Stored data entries
—————
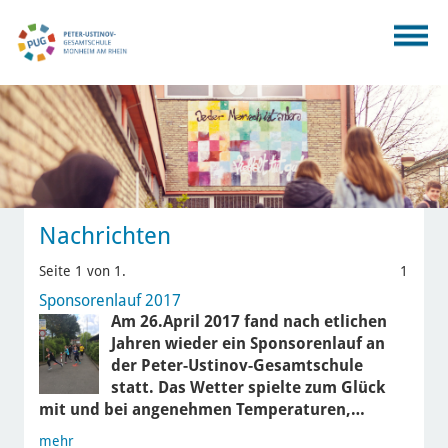
Nachrichten
Seite 1 von 1.
1
Sponsorenlauf 2017
Am 26.April 2017 fand nach etlichen
Jahren wieder ein Sponsorenlauf an
der Peter-Ustinov-Gesamtschule
statt. Das Wetter spielte zum Glück
mit und bei angenehmen Temperaturen,…
mehr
—————
- Work instructions -
Within the records above, the line carrying "Jahren wieder ein Sponsorenlauf an" starts the range and the last line ends it. Set down that range exactly.

- Written solution -
Jahren wieder ein Sponsorenlauf an
der Peter-Ustinov-Gesamtschule
statt. Das Wetter spielte zum Glück
mit und bei angenehmen Temperaturen,…
mehr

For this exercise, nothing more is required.